Sua morte era roubada de suas famílias, pois “desaparecer” é não saber onde
alguém está, se está vivo ou morto, se um dia voltará ou se foi em definitivo.
Essas
técnicas usadas nas chamadas “guerras contrainsurrecionais” serão exportadas
anos mais tarde para a América Latina. Nos anos 1970 encontraremos, por
exemplo, o torturador francês Paul Aussaresses, o mesmo que organizava sessões
de tortura e assassinato em Argel, ensinando aos militares brasileiros como
matar a morte, como desaparecer corpos sem deixar traço. Na plateia estavam
esses que nos governam hoje. Ouviram atentamente, anotaram copiosamente as
“técnicas”, aplicaram-na nos que lutaram contra a tirania. E, mesmo depois de
derrotados, levaram a sociedade brasileira a se calar diante de seus crimes,
pois, afinal, haviam sido “anistiados”, o que em bom português significa: os
criminosos perdoaram a si mesmos. Não haveria julgamento, ou seja, eles
poderiam voltar a qualquer momento.
Então
eles voltaram, e voltaram no momento em que o mundo passava pela pior pandemia
mundial. Como alunos aplicados, lembraram-se do que aprenderam e aplicaram as
técnicas da guerra contrainsurrecional em toda a população brasileira. Técnicas
que ensinam que impedir o dolo, desumanizar os mortos e circular a indiferença
como afeto social central é a melhor coisa diante daquilo que pede a existência
do Estado, a saber, a guerra e a pandemia.
O
Brasil viu então o horror de um governo que lutava contra a vacinação de seu
próprio povo, que zombava de suas mortes, que sabotava as tentativas da
sociedade de se autodefender, que escondia números, que “desaparecia” corpos
enquanto fazia de tudo para preservar os rendimentos da elite rentista, do
sistema financeiro, dos empresários da corte. Um governo que matava a morte. O
resultado foi inapelável: mesmo levando em conta apenas os números incertos que
conseguimos levantar, descobrimos que tínhamos 3% da população mundial e 15%
das mortes por covid no mundo.
Há
pessoas que gostam de repetir que números não mentem. Bem, pessoalmente não
tenho um fetiche dessa monta pelas “verdades numéricas”. É possível fazer
números mentirem, mas há momentos, há de se reconhecer, em que os números são
brutalmente explícitos e não conhecem “interpretação” de nenhuma sorte. Não há
nada a dizer quando um país que tem 3% da população mundial é responsável por
15% das mortes por covid. Nada a dizer a não ser: quem nos governava à época
merecia ser afastado naquele momento, ser objeto de impeachment. Era
simplesmente parte do problema. E não foram poucos os que lutaram por isso.
No
entanto, eis que eles continuam e, anos depois, ameaçam ser reeleitos. Uma
reeleição que significaria jogar na vala comum todos os que morreram por
irresponsabilidade e indiferença do Estado, deixar seus corpos sem sepultura
apodrecendo a céu aberto. Corpos sem memória. Significaria o crime aterrador de
esquecer e perdoar quem os matou, não uma, mas duas vezes. Os gregos tem uma
bela tragédia, Antígona, a respeito do que deve (e esse “deve” está aí por
rigor) ocorrer quando uma sociedade vê como possível matar duas vezes alguém.

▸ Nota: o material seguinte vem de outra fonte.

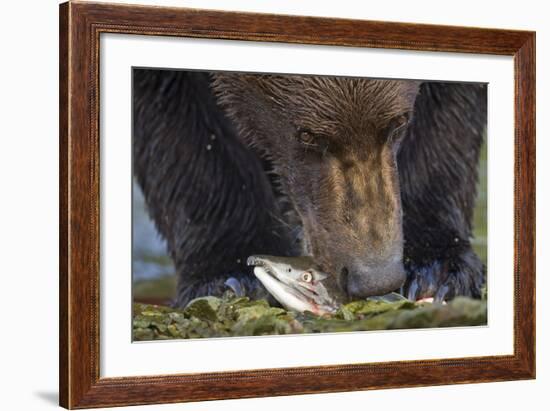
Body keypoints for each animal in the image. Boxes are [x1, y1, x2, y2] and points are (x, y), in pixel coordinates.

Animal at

Ela deve desaparecer. Ela perdeu toda e qualquer substância ética, é só uma
associação de “assassinos sem maldade e vítimas sem ódio”, como dizia Günther
Anders.
Por
isso, amanhã não votarão apenas os vivos, votarão também os mortos. Ressurretos
por um momento, eles segurarão a mão da insanidade como quem diz: “Nós não
seremos mortos uma segunda vez.” E será essa ressureição dos mortos que salvará
o que sobrou de nossa sociedade brasileira, que nos permitirá começar a
construir outra sociedade a partir dos escombros dessa que já terminou. Nesses
paradoxos tão estranhos quanto belos, quando uma sociedade se encontra no seu
mais profundo perigo, são os mortos que nos salvam, é sua força de não se
deixarem esquecer que preserva a abertura de nosso futuro. Quando estivermos na
cabine de votação, não estaremos sozinhos. Haverá 700 mil pessoas votando
através de nosso gesto. Há momentos em que uma eleição é apenas uma eleição. E
há momentos em que uma eleição é o gesto derradeiro de uma sociedade que usará
da força de seus mortos para forçar as portas cerradas do futuro.